Fermé depuis neuf mois, le Jardin des glaciers de Baie-Comeau reprendra une partie de ses activités avec un budget amputé de moitié, à 740 000 $ par année.

Le jardin des glaciers aura une seconde vie

Fermé depuis mai dernier, le Jardin des glaciers de Baie-Comeau va finalement revivre. L'équipement touristique redémarrera avec des objectifs et des moyens plus modestes, mais surtout, avec un plan d'affaires triennal afin d'assurer une relance durable.
Fermé depuis mai dernier, le Jardin des glaciers de Baie-Comeau va finalement revivre.
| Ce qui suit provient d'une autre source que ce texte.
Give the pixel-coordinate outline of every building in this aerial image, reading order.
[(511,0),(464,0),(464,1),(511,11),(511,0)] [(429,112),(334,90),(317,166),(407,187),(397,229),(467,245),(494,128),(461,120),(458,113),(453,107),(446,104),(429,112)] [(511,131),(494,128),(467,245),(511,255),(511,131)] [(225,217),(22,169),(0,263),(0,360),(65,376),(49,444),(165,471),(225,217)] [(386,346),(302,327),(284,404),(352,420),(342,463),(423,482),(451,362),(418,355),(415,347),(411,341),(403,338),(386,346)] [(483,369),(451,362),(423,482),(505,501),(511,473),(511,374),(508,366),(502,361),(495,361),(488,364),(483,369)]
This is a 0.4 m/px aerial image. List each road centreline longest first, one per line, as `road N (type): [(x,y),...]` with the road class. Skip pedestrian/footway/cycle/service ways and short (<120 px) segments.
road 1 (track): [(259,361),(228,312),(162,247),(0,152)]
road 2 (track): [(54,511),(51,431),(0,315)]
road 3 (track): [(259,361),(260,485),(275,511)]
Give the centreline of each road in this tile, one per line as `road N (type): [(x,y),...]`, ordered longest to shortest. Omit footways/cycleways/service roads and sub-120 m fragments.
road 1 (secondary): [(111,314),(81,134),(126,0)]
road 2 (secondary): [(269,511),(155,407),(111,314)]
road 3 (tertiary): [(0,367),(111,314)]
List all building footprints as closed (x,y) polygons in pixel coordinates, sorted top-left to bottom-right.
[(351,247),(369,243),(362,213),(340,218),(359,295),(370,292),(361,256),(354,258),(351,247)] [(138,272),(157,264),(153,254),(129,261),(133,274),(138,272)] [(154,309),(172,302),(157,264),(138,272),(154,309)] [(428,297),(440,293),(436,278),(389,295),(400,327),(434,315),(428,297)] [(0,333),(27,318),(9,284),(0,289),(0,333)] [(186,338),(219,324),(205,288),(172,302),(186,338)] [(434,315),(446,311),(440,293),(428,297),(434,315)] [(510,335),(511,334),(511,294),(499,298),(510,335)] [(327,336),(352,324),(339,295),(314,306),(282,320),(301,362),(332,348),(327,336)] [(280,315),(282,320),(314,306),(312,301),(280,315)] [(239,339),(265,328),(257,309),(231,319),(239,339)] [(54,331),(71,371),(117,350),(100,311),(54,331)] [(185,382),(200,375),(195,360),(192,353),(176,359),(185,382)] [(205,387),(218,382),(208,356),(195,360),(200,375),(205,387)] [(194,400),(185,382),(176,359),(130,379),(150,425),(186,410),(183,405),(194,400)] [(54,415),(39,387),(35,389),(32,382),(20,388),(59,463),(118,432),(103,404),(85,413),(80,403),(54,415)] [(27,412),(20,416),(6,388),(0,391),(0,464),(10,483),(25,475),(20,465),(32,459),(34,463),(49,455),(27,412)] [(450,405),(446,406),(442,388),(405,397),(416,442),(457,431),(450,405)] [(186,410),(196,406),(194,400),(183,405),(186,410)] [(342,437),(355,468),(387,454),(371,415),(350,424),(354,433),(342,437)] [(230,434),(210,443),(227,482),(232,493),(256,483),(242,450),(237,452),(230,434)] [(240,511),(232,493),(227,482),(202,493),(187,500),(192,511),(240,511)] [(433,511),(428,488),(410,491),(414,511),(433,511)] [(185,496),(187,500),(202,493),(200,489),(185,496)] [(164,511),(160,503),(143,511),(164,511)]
L'équipement touristique redémarrera avec des objectifs et des moyens plus modestes, mais surtout, avec un plan d'affaires triennal afin d'assurer une relance durable.
Le nouveau conseil d'administration de la Corporation Plein air Manicouagan (CPAM), organisme responsable de l'attrait touristique, a révélé vendredi que pour l'instant, seulement deux composantes du Jardin des glaciers vont reprendre, soit la Station d'exploration glaciaire et la Vallée des coquillages, «deux activités qui ont fait la renommée de notre région au point de vue touristique», aux dires du nouveau président de la CPAM, Yves Montigny.
La gestion du Jardin sera aussi allégée et ses ressources seront mises en commun avec Croisières Baie-Comeau, une organisation paramunicipale. Ainsi, la Ville de Baie-Comeau aura un plus grand pouvoir décisionnel dans l'organisme.
Au lieu d'un budget annuel frisant le million et demi de dollars, le Jardin des glaciers disposera d'une somme de 740 000 $ par année durant trois ans, dont 400 000 $ proviendront de la municipalité. Il y aura un employé permanent et neuf temporaires, comparativement à 5 et 35 sous l'ancienne administration. Il sera ouvert de la mi-juin au début septembre, ainsi que lors des journées d'escale des navires de croisière.
La nouvelle organisation prévoit aussi un achalandage très conservateur de 5000 visiteurs. Dans sa pire année d'exploitation, le Jardin des glaciers avait enregistré 11 000 entrées. «On va repartir plus petit et à mesure qu'on va consolider, on va pouvoir voir plus grand», a lancé le directeur général de la Ville de Baie-Comeau, François Corriveau.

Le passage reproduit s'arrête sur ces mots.